The North Palm Beach, Florida-based company is managing a handful of assets for various lenders, said Brian Quinn, Driftwood’s executive VP.
Owners a different story
Many owners, on the other hand, haven’t been as diligent, the panelists agreed.
The reason is obvious: When choosing between paying debt service or refreshing guestrooms or lobbies, most owners opted for paying debt service, Quinn said.
The management team at RSBA & Associates resisted dipping into its capital expenditure reserves, into which it contributes 4% of revenue on average.
“We fund everything internally. We are always ahead of the game,” said Rick Swig, the company’s president. “… 0ne of the reasons we are successful is that we continue to put money back into the properties.”

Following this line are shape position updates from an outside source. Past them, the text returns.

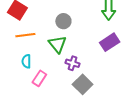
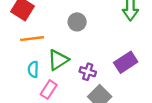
purple rectangle: (110, 42) -> (126, 62), moved
green triangle: (57, 44) -> (58, 60), moved, turned 36

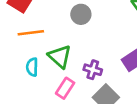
green triangle: (58, 60) -> (60, 56), turned -45
pink rectangle: (49, 90) -> (65, 88), moved

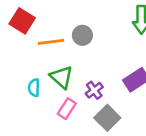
orange line: (31, 33) -> (51, 42), moved
purple cross: (93, 70) -> (94, 90), turned 36

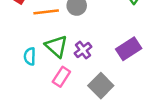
purple cross: (94, 90) -> (83, 50), moved

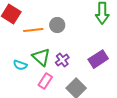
cyan semicircle: (30, 56) -> (20, 65), turned -72

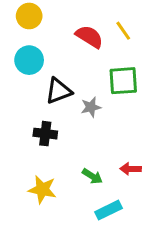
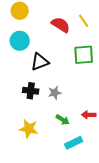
gray star: (91, 107) -> (55, 93), moved

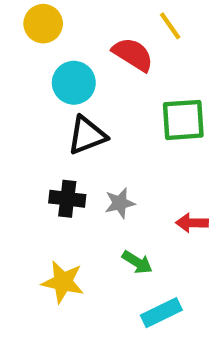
yellow line: (84, 21) -> (170, 26), moved
cyan circle: (20, 41) -> (74, 83), moved
red arrow: (89, 115) -> (192, 223), moved

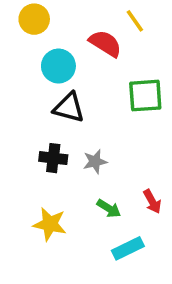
black triangle: (87, 135) -> (69, 108), turned 36
red arrow: (192, 223) -> (152, 201), moved, turned -120

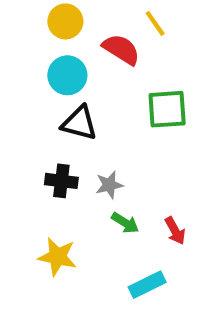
yellow circle: (34, 19) -> (65, 21), moved
green arrow: (109, 208) -> (125, 223), moved

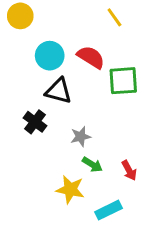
yellow circle: (65, 21) -> (20, 16), moved
red semicircle: (121, 49) -> (91, 57), moved
black cross: (61, 181) -> (35, 122), moved, turned 30
yellow star: (57, 257) -> (70, 190), moved

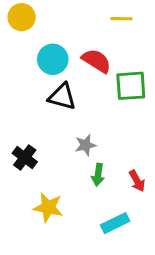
yellow line: (114, 17) -> (121, 19), turned -54
black cross: (35, 122) -> (25, 158), moved
green arrow: (92, 165) -> (98, 175), turned 66
yellow star: (70, 190) -> (48, 207), moved

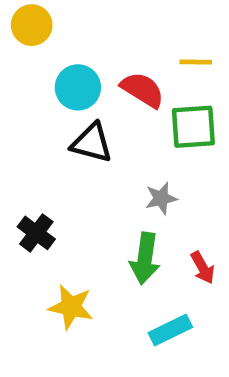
yellow line: (121, 19) -> (196, 62), moved
gray star: (86, 145) -> (161, 198), moved
green arrow: (98, 175) -> (145, 258), size x1.5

While many cash-strapped owners might view renovations as a defensive move to keep pace in their street-corner warfare, Swig advised attendees to think of them as an offensive strategy because they generate revenue-per-available-room growth.
But even an offensive-minded owner might not have the necessary funds to contribute.
“It’s only coming from cash flow or it’s not happening at all,” Dimond said.
Chitty took a different opinion, saying some banks are making recourse CapEx loans that have strict underwriting.
“Six month ago we couldn’t find anybody doing CapEx loans,” he said.
Brand amenities and PIPs
As if the current operating environment wasn’t challenging enough, brands also are getting more aggressive on delayed brand amenity rollouts and property-improvement plans.
“It’s a never ending game of chicken,” said Richard Moreau, COO and executive VP of asset management for Strategic Hotels & Resorts. “The brands have to maintain the integrity of their product. That’s how they maintain their reputation (and how they drive demand to the franchisee).”
During IHG’s much publicized Holiday Inn refresh, for example, the company took a hard line stance against all owners—including those who had been in the system for 30-plus years, Chitty said.
“For the Holiday Inn relaunch, we were anal,” he said. “There was yes and no; you were either in or you were out. It was black and white … and it was successful.” IHG kicked hundreds of owners out of its system during a seven-year period, he added.
That said, the timing of those requirements is a bit “fudgeable,” Quinn said.
“Sometimes you have to say, ‘We’re not going to be able to get here,’ and you have to look at a different brand option,” he said. “… Some brands are more flexible than others, but that’s part of the adventure.”
Costs and revenue
When asked whether costs are exceeding revenues, the panelists agreed that has not been the case.
However, some costs are growing exponentially—namely marketing.
“They have gotten completely out of control,” Swig said, adding RSBA spends nearly US$80 per luxury or upper-upscale room on marketing.
Social media also is major contributor to those costs, the panelists agreed. Strategic , for example, spent US$500,000 to oversee its social network last year, Moreau said.